Delete the instances and recreate them. This time, instead of manually logging in on the instances and running dhclient, do this via cloud-init.

Clean up

Delete both virtual machines, the subnet and the network that you have previously created.

tip

Use the openstack server delete and openstack net delete commands to delete the resources.

Orchestration

OpenStack allows defining complex architectures composed of multiple cloud objects through a single operation, through a mechanism called orchestration. To use orchestration we need an additional object, called a stack. The service that handles orchestration in OpenStack is called Heat.

Creating a stack

We will define a new stack that deploys three Ubuntu virtual machines at the same time. For this, go to ProjectOrchestrationStacks and click on Launch Stack. The stack will be called user.name-stack.
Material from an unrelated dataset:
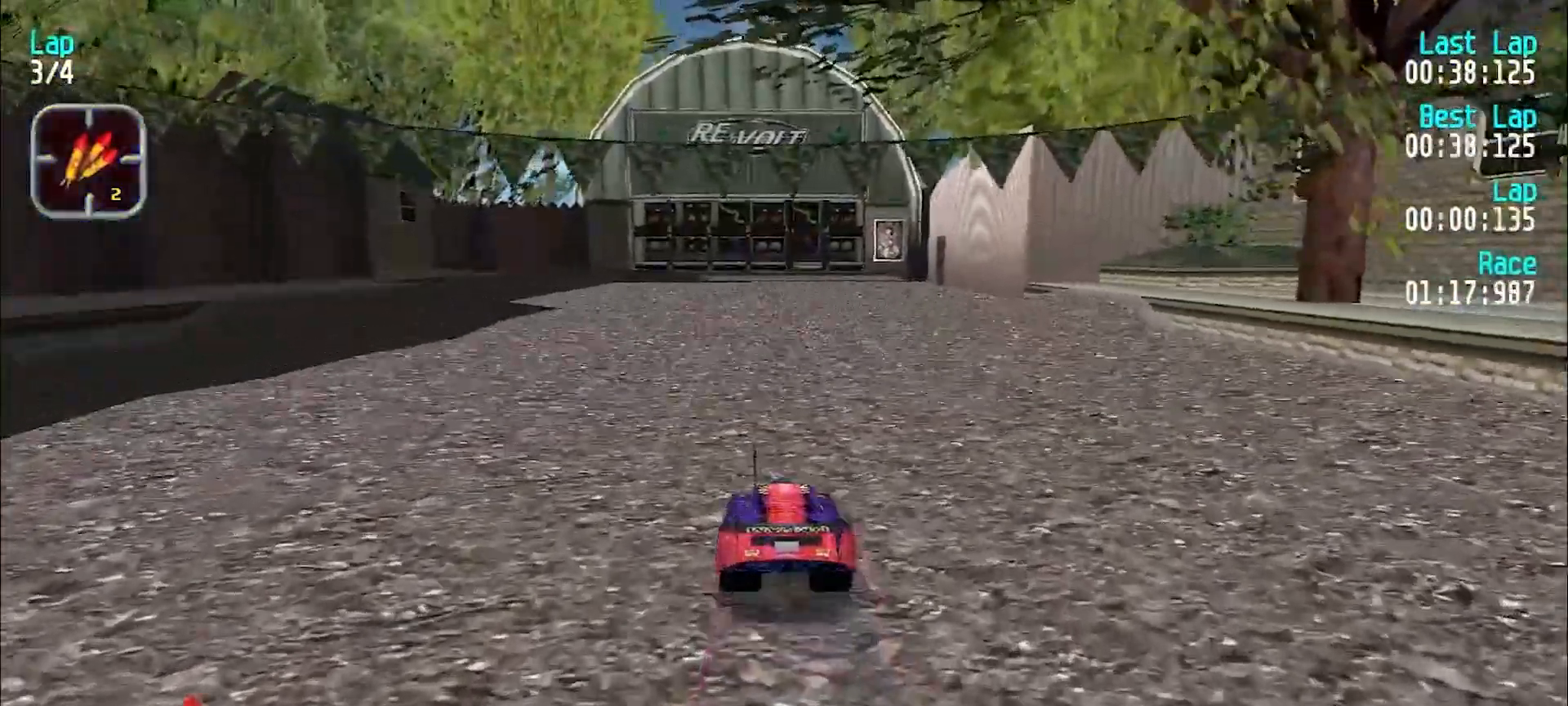
{"keys": ["e"], "events": []}
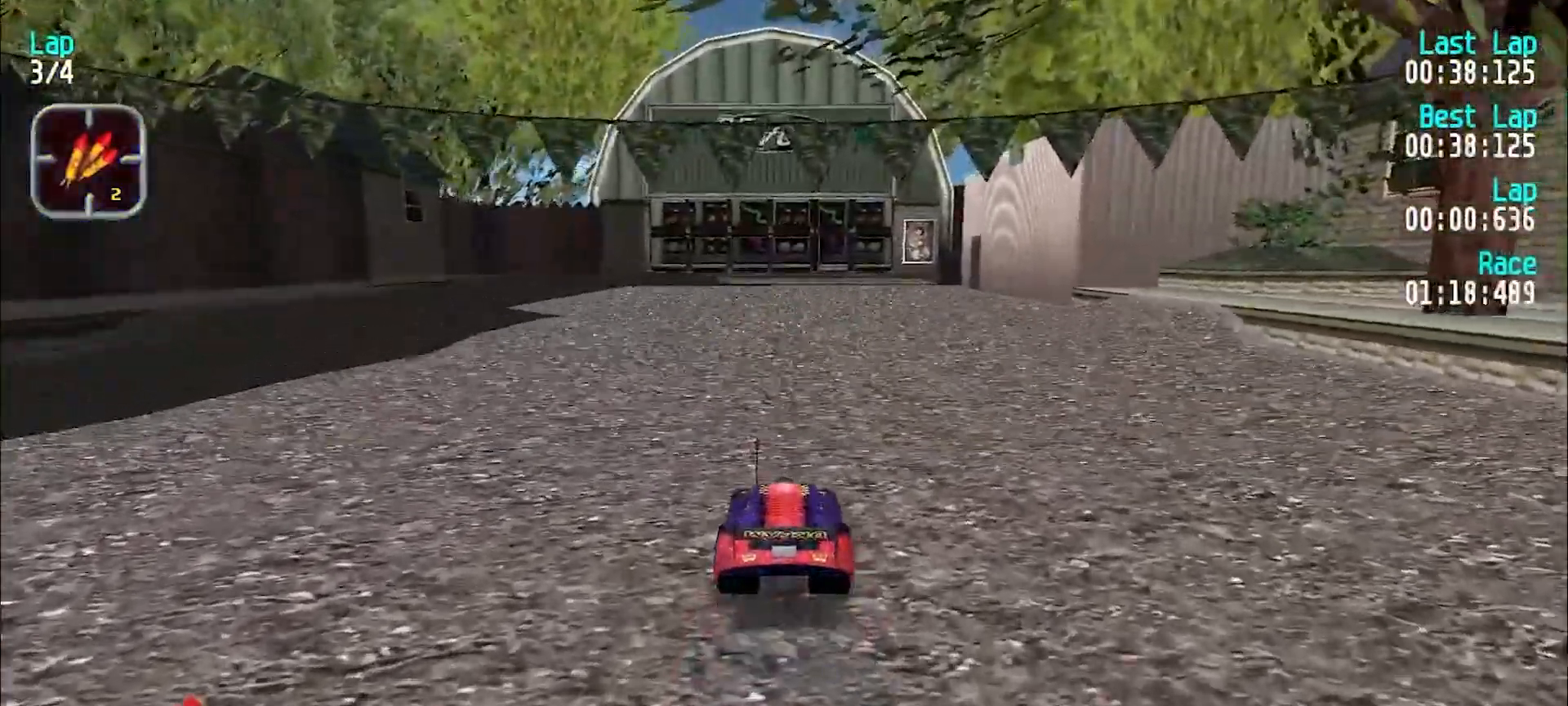
{"keys": ["e"], "events": []}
For Template source upload a file with the following content (substitute the parameters for name, image and key_name accordingly):

heat_template_version: 2013-05-23

resources:
vm1:
type: OS::Nova::Server
properties:
name: user.name-vm1
image: xxxxxxxx-yyyy-zzzz-tttt-xxxxxxxxxx12
flavor: m1.tiny
key_name: fep
networks:
- network: vlan9

vm2:
type: OS::Nova::Server
properties:
name: user.name-vm2
image: xxxxxxxx-yyyy-zzzz-tttt-xxxxxxxxxx12
flavor: m1.tiny
key_name: fep
networks:
- network: vlan9

vm3:
type: OS::Nova::Server
properties:
name: user.name-vm3
image: xxxxxxxx-yyyy-zzzz-tttt-xxxxxxxxxx12
flavor: m1.tiny
key_name: fep
networks:
- network: vlan9
Stack password

You do not need to enter your LDAP account's password in the field with the label Password for user "user.name". The meaning of the stack parameters is presented in the Launch and manage stacks page.

Inspect the stack

After the stack is created:

  • verify that the three instances have been launched;
  • click on the stack name and inspect the associated resources;
  • suspend / resume the stack and see what happens to the instances;
  • delete the stack.

Initial configuration

With the template above as a base, create a new one that will also provision the instances with an initial configuration:

  • each instance should have apache2 installed;
  • the index.html file in /var/www/html should contain This is <VM name>.
tip

Review the software configuration page for configuration examples.